Last week we featured muscular character actor Mike Mazurki. His most memorable role was in the detective thriller, 1945’s Murder My Sweet, which starred former crooner Dick Powell. Note that identification, “former crooner”!
After that one film Dick Powell had changed his career path. There he is above with his top co-star of the early 30s (a dancer by the name of Ruby Keeler; well, she was billed as a dancer!). And below is a publicity shot from his radio days.
But when his career was faltering in the mid 1940s he took a dramatic step, literally, and switched images…. it worked and he was now cast as Raymond Chandler’s enduring creation, the hard boiled detective Philip Marlowe
Of course the studio had to change the name of the movie from Farewell My Lovely, the original title of the Chandler source material.
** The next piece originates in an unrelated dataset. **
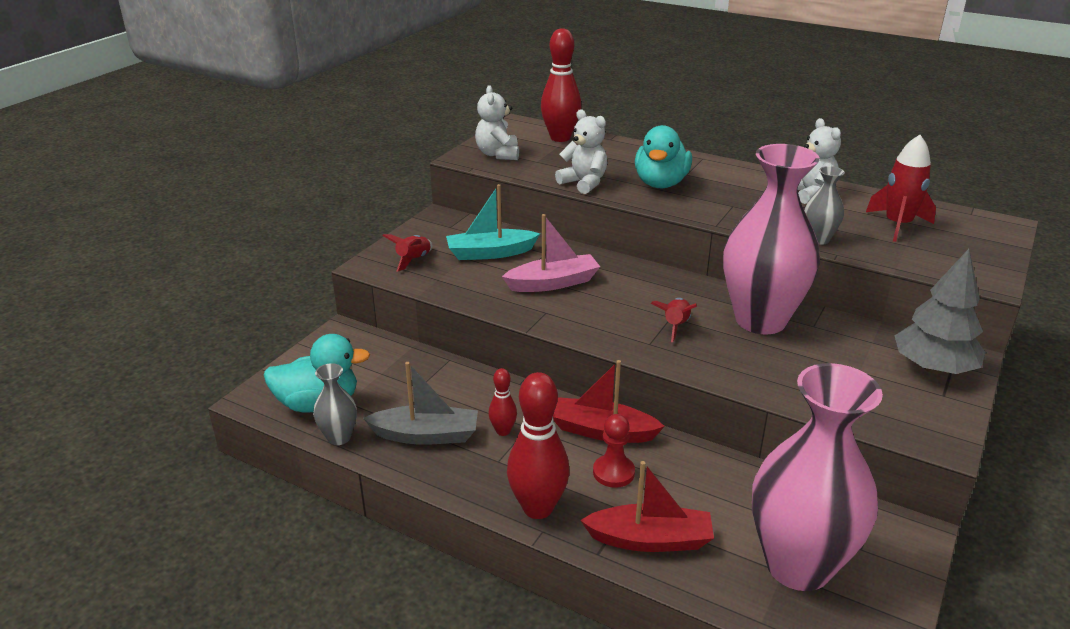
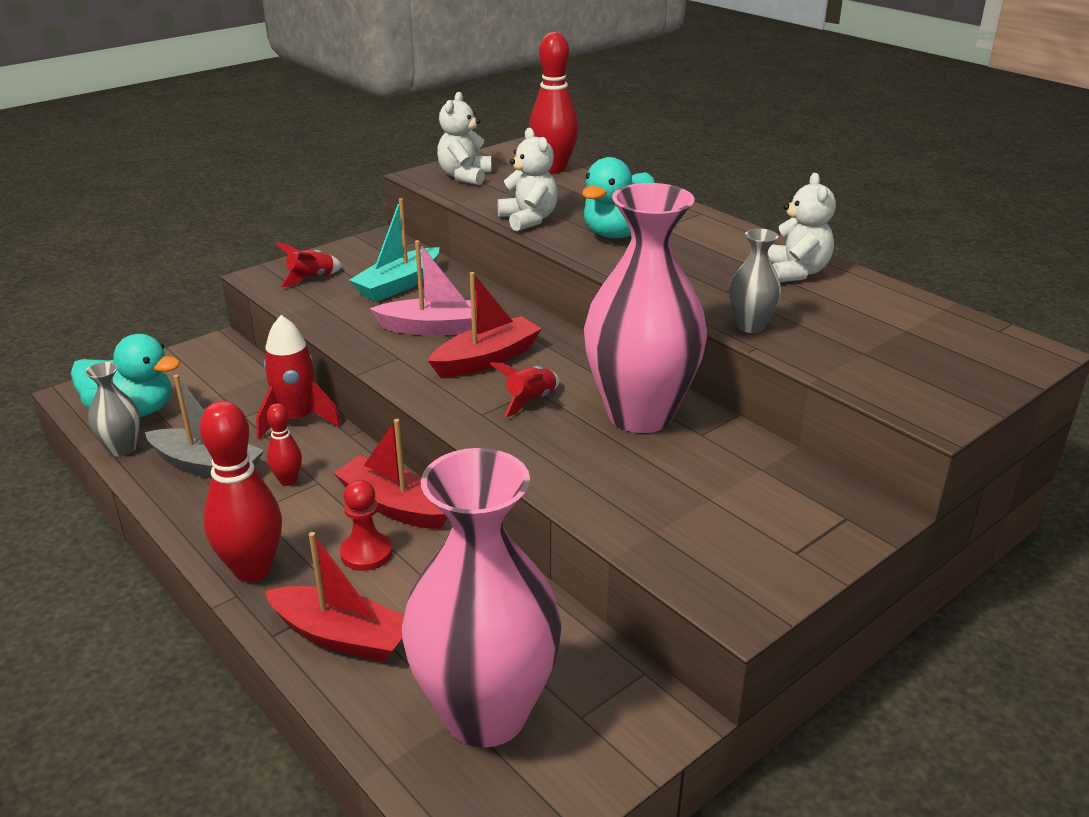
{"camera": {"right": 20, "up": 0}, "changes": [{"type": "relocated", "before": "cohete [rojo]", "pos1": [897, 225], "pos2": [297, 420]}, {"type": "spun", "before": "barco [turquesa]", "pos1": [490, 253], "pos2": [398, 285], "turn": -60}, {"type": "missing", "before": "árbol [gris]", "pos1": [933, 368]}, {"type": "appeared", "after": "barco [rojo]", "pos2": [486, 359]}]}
The preview audiences thought they were going to see a typical Powell musical when they heard Farewell My Lovely, and so RKO decided on Murder My Sweet.
Arkansas-born Powell had earned his hoofer’s bouncy energy honestly. His career started when he was hired during the 1920’s as a vocalist with the Charlie Davis Orchestra out of Indiana. The ensemble, very popular for a time, disbanded in 1929.
Powell’s early Thirties screen career is dotted — among much else happy fare — with such tuneful items as 42nd Street, Gold Diggers of 1933, Flirtation Walk, Naughty But Nice and Happy Go Lucky. He was captured, British critic David Thomson writes, as the wide-eyed hoofer, face alight with lewdness tunnelling through the splayed legs of Busby Berkeley’ chorines.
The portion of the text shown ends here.